Wild Grass is rich in incident, visual information, oblique thematic
gestures, obfuscatory dialogue, and hard left turns against the grain
of expectation. There is a lot to process here, and the film demands
multiple viewings and a lot of meditation.
Resnais' style in Wild
Grass is not enormously different from many of his other films:
the camera is fluid, there is some tricky editing that achieves unusual
effects, and characters' motivations are often veiled. These
elements are a large part of what make Wild Grass ceaselessly
fascinating; they also prevent a really incisive discussion of the film based on a single viewing.

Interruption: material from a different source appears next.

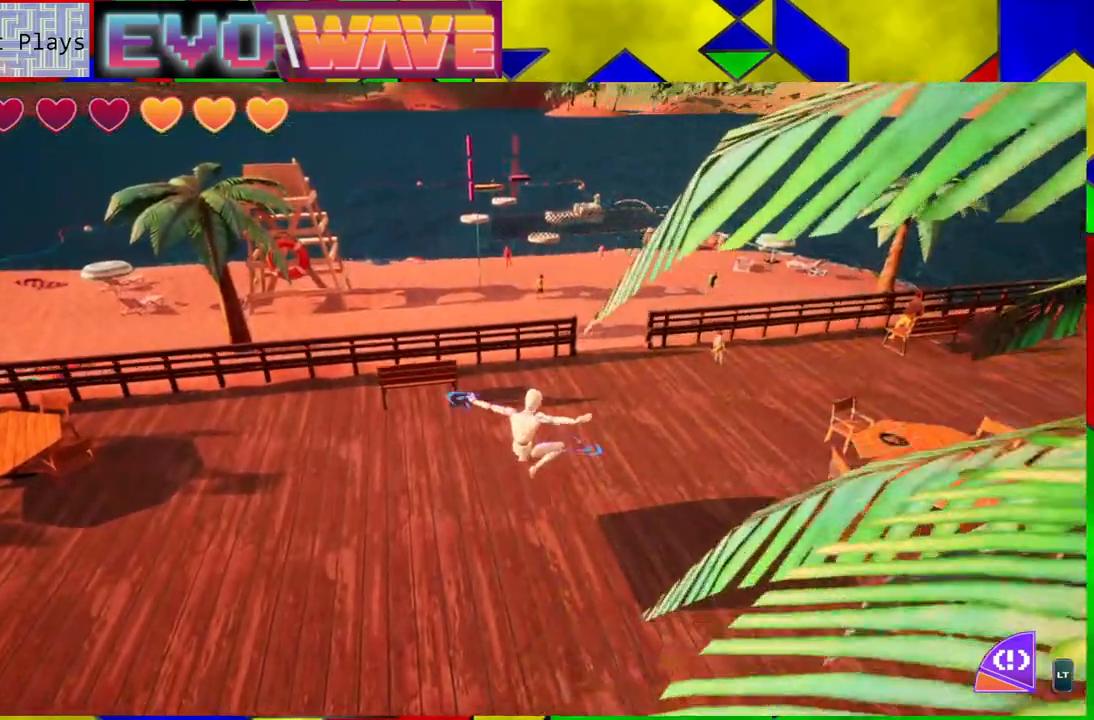
{"buttons": [], "left_stick": "up", "right_stick": "center", "events": [[367, "Y", "up"], [417, "B", "up"]]}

What is intended for the big screen often cannot be translated into
words, and a master of cinematic form such as Resnais will confound
a writer every step of the way. Writers more confident in their
craft than I will go to great lengths to create strings of sentences
jam-packed with the language of critical theory, fooling readers with
a web of "insights" that only stand as an obstacle to the film itself.
What they won't admit is that there is something going on here that
is simply impossible to translate into their chosen medium.
Nonetheless, I will describe
a few of the most important things that happen in Wild Grass. First,
a woman named Marguerite Muir (Sabine Azéma) has her purse snatched
outside a Marc Jacobs in Paris. Next, Georges Palet (André Dussollier)
finds Marguerite's discarded wallet in a parking garage. Palet,
a married man who lives with a dark and undisclosed secret, seeks to
return the wallet personally to Marguerite. When she proves elusive,
Palet leaves it with the police. Marguerite retrieves the wallet
from the police and then feels compelled to thank Palet, which leads
to a series of awkward phone calls and attempts at communication.
Palet finds himself revealing some of his deepest desires, including
his passion for airplanes; as an amateur pilot, Marguerite eventually
agrees to take him up in her small plane. By this point, Palet's
wife (Anne Consigny) and Marguerite's friend Josepha (Emmanuelle Devos)
have been drawn into this odd relationship, which has gone through a
number of iterations before finally achieving a strained mutual understanding.
Wild Grass moves in
the slow but irresistible manner of a lava flow, and the film's depiction
of elemental human desires suggests the bubbling action of submerged
primordial impulses. Color is of immense importance, varying from
neutral earth tones to crazily gaudy neons; the production design is
meticulous and forceful in this regard. The loving, fluid widescreen
camerawork of the great Éric Gautier and a remarkably graceful editorial
style (thanks to regular Renais and Polanski collaborator Hervé de
Luze) merge in some striking imagery, particularly during the film's
final sequence, which concludes with a pulse-pounding series of pans
and cuts across an alien, barren landscape before delivering a final
blow with one of the most jaw-dropping lines of dialogue of all time.
At age 88, Alain Resnais is
in no way off his game. Wild Grass challenges viewers to
engage with cinema in an unusually intense way. Nothing is to
be taken for granted, nothing is done for the sake of storytelling convenience,
and every assumption we have about the conventions of filmmaking is
challenged whenever possible. The inventive and eclectic score
by Mark Snow matches the rapid shifts in tone, from the comic to the
foreboding, and there is an unnamed narrator whose relationship to the
film's characters and events is wholly nebulous. There are suggestions
of infidelity that may or may not have happened, a group of singing
pilots, occasional dental work, and expensive shoes. Wild Grass
is an investigation of deep-set human brain activity - the ways and
means by which we perceive and process information and experience.
As a counterpoint to the easy solipsistic "answers" provided by
most films, Renais has composed a searching, fascinating question.